Data-intensive Systems and Algorithms (DAT535)
The course provides a basis in administrative, programming, and design aspects of data-intensive systems.
Course description for study year 2023-2024. Please note that changes may occur.
Course code
DAT535
Version
1
Credits (ECTS)
5
Semester tution start
Autumn
Number of semesters
1
Exam semester
Autumn
Language of instruction
English
Content
The emergence of Big Data and Data-intensive Systems as specialized fields in computing has been motivating development of new techniques and technologies needed to extract knowledge from large datasets. Since Hadoop was conceived in 2005, popular interest in data-intensive systems began to grow. It resulted - over time - in a collection of technologies, methodologies, and practices to cover the complete data lifecycle.
This course is a first step to a variety of roles related to data-intensive systems. The core tasks in these roles that we will address are: roles in a data team, system administration, low-level algorithm design and implementation (direct implementation of MapReduce jobs), high-level algorithm design and implementation (utilizing one of data processing frameworks e.g. SparkSQL, MLlib), data modelling and algorithm optimisation, advocating technology application both in technical and non-technical setting, providing introductory training to coworkers.
Learning outcome
Knowledge
- Characterize Hadoop architecture incl. job tracker, task tracker, scheduling issues, communications, and resource management, etc.
- Characterize Spark architecture incl. context, cluster manager, worker node, executor, etc.
- Describe elements of Hadoop/Spark ecosystem and identify their applicability
- Describe and compare RDBMS, NOSQL databases, data warehouse, unstructured big data, and keyed files, and show how to apply them to typical data processing problems
Skills
- Assume various roles in a data team
- Setup a local test environment (based on containers or VMs)
- Use and reconfigure a remote data processing setup (based on Hadoop/Spark, OpenStack, or other Cloud setup)

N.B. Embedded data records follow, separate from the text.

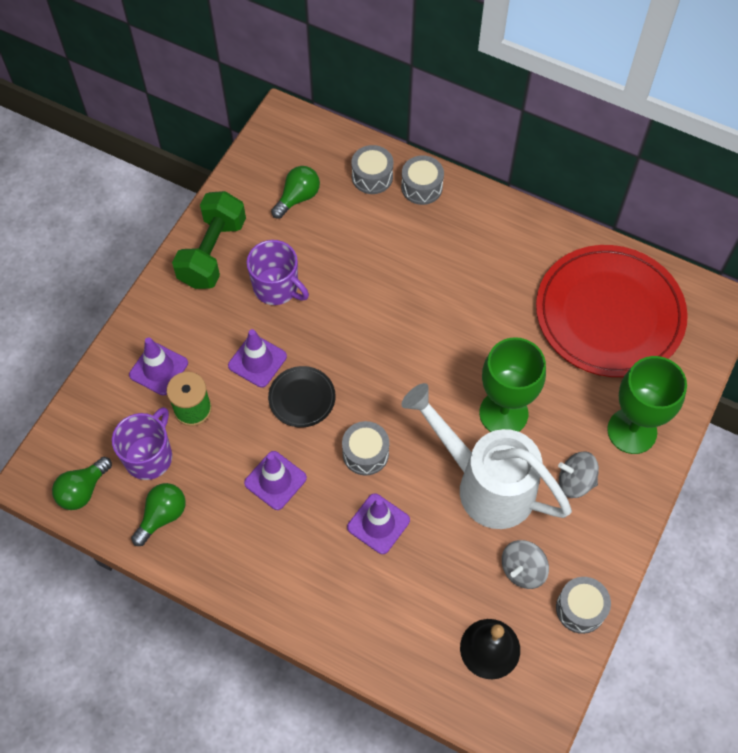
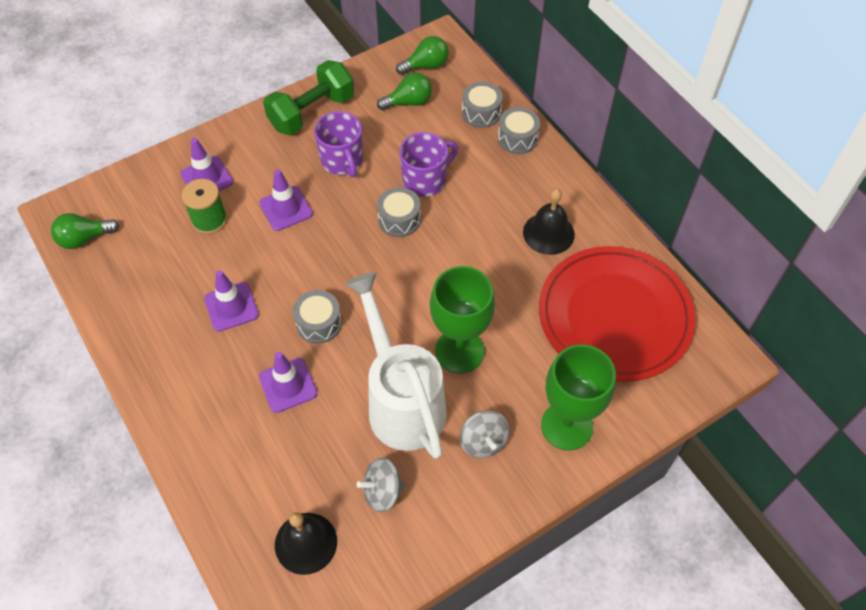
camera: 30 degrees right, 5 degrees down
(149, 456) = (151, 238): purple mug -> purple mug (425, 180)
(162, 516) = (126, 288): green light bulb -> green light bulb (426, 65)
(302, 398) = (300, 254): black plate -> none
(507, 266) = (548, 233): none -> black bell
(575, 481) = (483, 442): grey spinning top -> grey spinning top turned 150 degrees counterclockwise
(580, 609) = (410, 555): grey drum -> grey drum (399, 219)

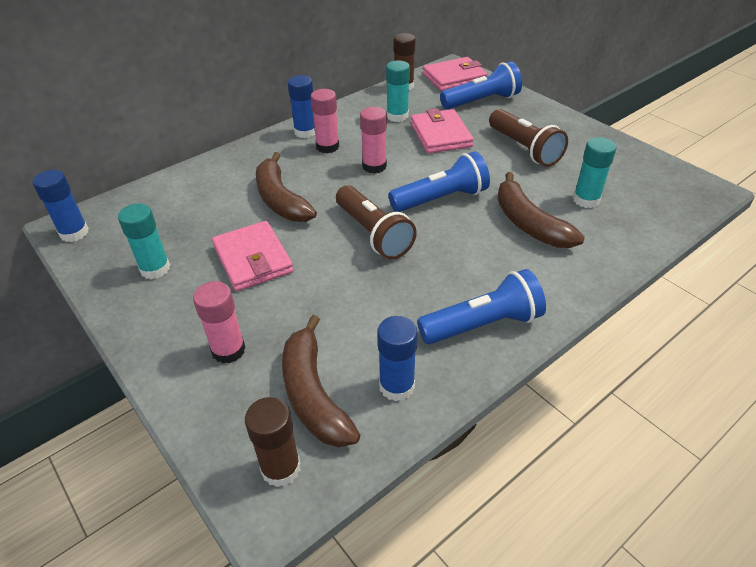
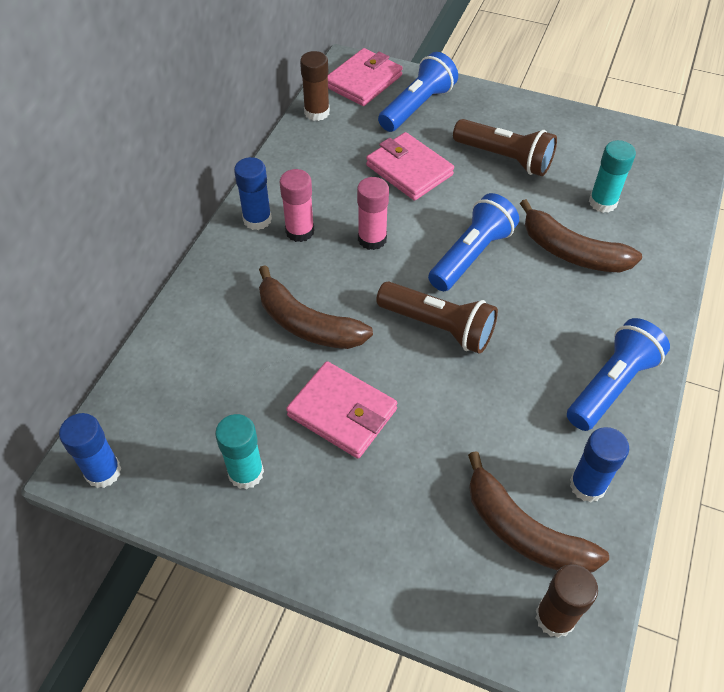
camera: 30 degrees left, 10 degrees up
(228, 350) = (408, 527): pink glue stick -> none
(397, 116) = (343, 159): turquoise glue stick -> none

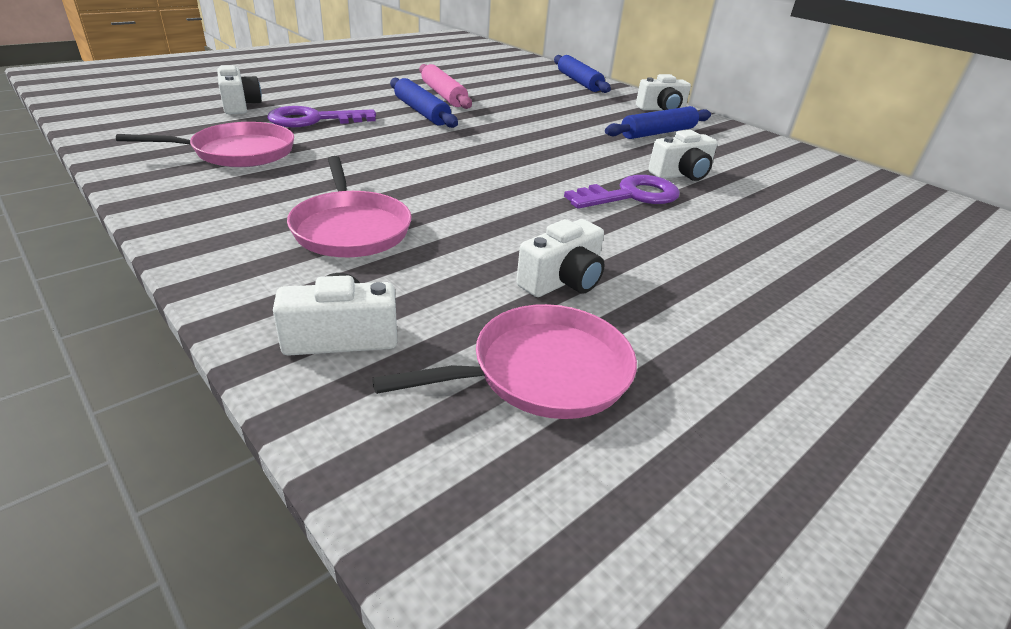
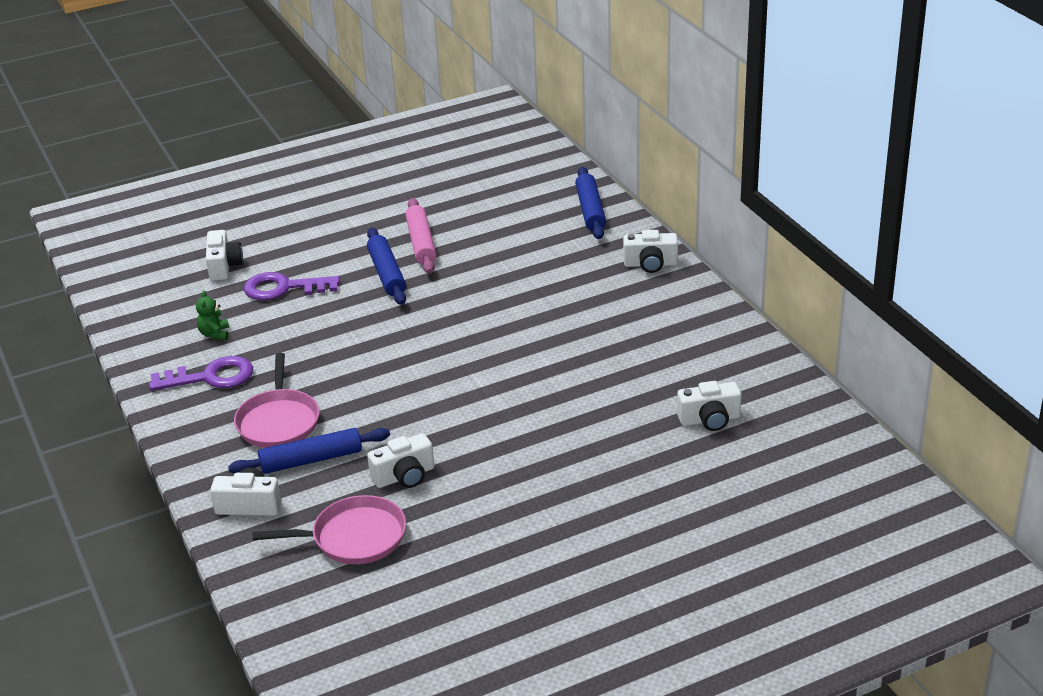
camera: 20 degrees right, 0 degrees up
(239, 152) = (215, 334): pink pan -> green teddy bear
(631, 195) = (516, 395): purple key -> purple key (211, 377)
(658, 133) = (612, 306): blue rolling pin -> blue rolling pin (311, 460)
(681, 174) = (585, 370): white camera -> white camera (709, 419)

- Analyze real-life problems and propose suitable solutions
- Construct and optimize programs based directly on MapReduce paradigm for typical problems
- Construct and optimize programs based on high-level tools (for MapReduce paradigm) for typical problems
General qualifications:
- Evaluate, communicate and defend a data-intensive solution w.r.t. relevant criteria
Required prerequisite knowledge
Recommended prerequisites
Exam
Form of assessment | Weight | Duration | Marks | Aid |
---|---|---|---|---|
Project with oral presentation | 1/1 | Letter grades |
Project with oral presentation. Project is completed in groups. Both parts must be done before final grade is given. All group members must participate in the oral hearing. If a student fails the project, she/he has to take this next time the course is given.
Coursework requirements
Three assignments
Students start with 3 mandatory assignments that contain programing and system administration. Assignments are to be completed individually. All mandatory assignments must be passed within deadline so that the student has the right to start with the project. The obligatory assignments give access to the project only in the current semester.
Completion of mandatory lab assignments is to be made at the times and in the groups that are assigned and published. Absence due to illness or for other reasons must be communicated as soon as possible to the laboratory personnel. One cannot expect that provisions for completion of the lab assignments at other times are made unless prior arrangements with the laboratory personnel have been agreed upon.
Course teacher(s)
Course coordinator:
Tomasz WiktorskiLaboratory Engineer:
Jayachander SurbiryalaHead of Department:
Tom RyenMethod of work
Overlapping courses
Course | Reduction (SP) |
---|---|
Data-intensive Systems (DAT500_1) | 5 |